= Shem and Eber Cave =

Holy site in Safed, Israel

The Shem and Eber cave (מערת שם ועבר) is a cave in the Old City of Safed, which has historically been a holy site for the Abrahamic religions.

==History==
The cave was used as a burial cave by a prominent Jewish family beginning in the 4th century CE. During the Crusader period it was run by a group of nuns known as the Daughters of Jacob, apparently due to a tradition that Jacob's family was based here after its return from Harran. Under the Mamluk Sultanate the site was used for Muslim worship. Chaim Vital referred to the site as Awlad Yaakob (Sons of Jacob), and testified that it was the burial place of Dosa ben Harkinas. The tradition of association with Shem and Eber only dates to recent generations; previously it was regarded by Muslims as the burial place of Shem.

==Shem and Eber==
Currently, the cave is primarily known as the reputed site of the beit midrash of Shem and Eber. According to Jewish tradition, these two Biblical figures established a study hall for monotheistic religion. Traditionally, later Biblical figures such as Rebecca and Jacob visited the beit midrash to seek prophetic guidance, while Esau expected the court in this beit midrash to judge him if he were to commit murder.

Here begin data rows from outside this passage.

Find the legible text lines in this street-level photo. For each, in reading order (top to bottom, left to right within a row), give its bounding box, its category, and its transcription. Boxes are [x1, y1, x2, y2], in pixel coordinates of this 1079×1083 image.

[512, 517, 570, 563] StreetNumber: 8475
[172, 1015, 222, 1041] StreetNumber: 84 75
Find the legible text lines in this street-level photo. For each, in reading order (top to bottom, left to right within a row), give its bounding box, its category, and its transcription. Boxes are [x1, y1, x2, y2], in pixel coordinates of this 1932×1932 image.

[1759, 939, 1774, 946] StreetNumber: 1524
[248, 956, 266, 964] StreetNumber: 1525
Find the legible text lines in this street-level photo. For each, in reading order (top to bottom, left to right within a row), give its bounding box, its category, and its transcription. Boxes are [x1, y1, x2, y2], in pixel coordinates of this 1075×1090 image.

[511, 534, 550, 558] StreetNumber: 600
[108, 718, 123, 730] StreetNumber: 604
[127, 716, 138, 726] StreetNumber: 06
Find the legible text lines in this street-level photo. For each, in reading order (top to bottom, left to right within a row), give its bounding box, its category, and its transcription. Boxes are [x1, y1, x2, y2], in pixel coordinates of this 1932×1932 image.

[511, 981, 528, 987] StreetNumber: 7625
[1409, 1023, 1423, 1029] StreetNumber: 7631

Jacob was said to have studied there for 14 years between leaving his parents and arriving in Harran. The identification of the ancient beit midrash (whose location is nowhere specified in the sources) with this particular cave may follow from the Muslim belief that Shem was buried here, or from the assumption that as the "revealed Torah" had not been revealed yet, the material studied must have been "hidden Torah", for which Safed would naturally seem an ideal location.